Pairwise comparison correlation of DC8 and DC6 subtypes expression among all patients. Spearman ρ values are depicted and ranked from highest (black) to lowest (light gray). All of the ρ values presented a P ≤ 0.05 except for the correlation DBLγ of DC6-DBLγ4/6 of DC8.

Fig. 4.

Inhibition of the APC–EPCR interaction by DC8 CIDRα from severe isolates. DC8 CIDRα domains expressed from SM isolates were analyzed for EPCR binding affinity and blocking the interaction with its ligand APC. (A) Neighbor-joining tree (bootstrap n = 100) of 66 previously classified CIDRα1 sequences (14) and 7 Indian CIDRα1 transcripts amplified from adult SM patients in this study (black dots). (B) The first column shows the dissociation constant (K_d) for rCIDRα1.1-EPCR measured by biolayer interferometry (see Fig.

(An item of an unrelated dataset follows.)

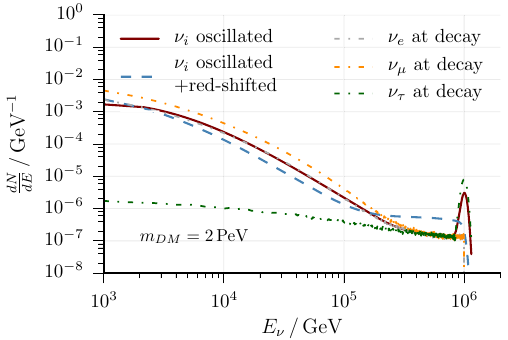
Fig. 1 Neutrino yield per decay as a function of neutrino energy (flavour-averaged): all considered decay channels (BR = 100%) are presented for an assumed dark matter mass of 2 PeV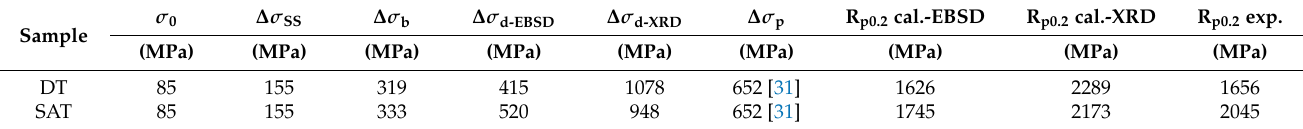
Table 4. Summary of individual strengthening contributions: σ 0 —lattice friction stress; ∆ σ ss —solid solution strengthening; ∆ σ g —grain boundary strengthening; ∆ σ d-EBSD —dislocation strengthening cal- culated from EBSD analysis; ∆ σ d-XRD —dislocation strengthening calculated from XRD analysis; and ∆ σ p —precipitation strengthening from [38]. R p0.2 cal.—calculated yield strength; R p0.2 exp.—experimental yield strength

S5 for detailed kinetics). Histograms show APC binding to CHO-EPCR cells in the presence or absence of 250 μg/mL Indian CIDRα1 domains. The vertical line shows the primary and secondary antibody background used to set the gate for APC⁺ cells. Red: strong inhibition; blue: medium; green: low; light gray: no inhibition. The bar graphs show the percentage of APC binding in the presence of CIDR domains relative to APC alone (mean and SD, n = 4 independent experiments). (C) Inhibition by rCIDRα1.1 of APC-dependent protection of endothelial barrier properties. (C, Left) Kinetics showing APC (50 nM)-mediated protection of thrombin (2 nM) induced barrier disruption in human brain endothelial cell monolayers, and examples of rCIDR1.1 that do or do not inhibit APC barrier protection activity. (Right) Bar graph showing the barrier protection (%) activity of APC on human brain endothelial cells and HUVEC cells (EA.hy926 cells) pretreated with rCIDRα1.1 (mean and SD, n = 6 independent experiments for all CIDR domains, except n = 3 for rPFE1640wCIDRα1.3). P values were calculated using a one-way ANOVA and Dunnet’s multiple comparison test. Significant values are represented by *P ≤ 0.05, **P ≤ 0.01, and ***P ≤ 0.001.

Fig. S4.

Identification and expression of DC8 CIDRα1 expressed by SM isolates. (A) PCR strategy to amplify the full-length DC8 CIDRα1 domain from SM patients using var domain primers (15). (B) CIDRα1 recombinant proteins were analyzed under nonreducing conditions in a SDS/PAGE gel and stained by GelCode Blue Protein Stain.

Fig. S5.

Binding kinetics between recombinant CIDRα1 domains and EPCR determined by BLI and flow cytometry. (A) Representative sensograms with corresponding kinetic fits to the data (red). (B) Summary of binding kinetics. *Binding not detected. (C) Dose-dependent binding titration of CIDRα1 domains to CHO745-EPCR cells analyzed by flow cytometry, median levels depicted (n = 4). Binding levels to the negative control, untransfected CHO745 cells is shown only for the highest CIDRα1 concentration analyzed.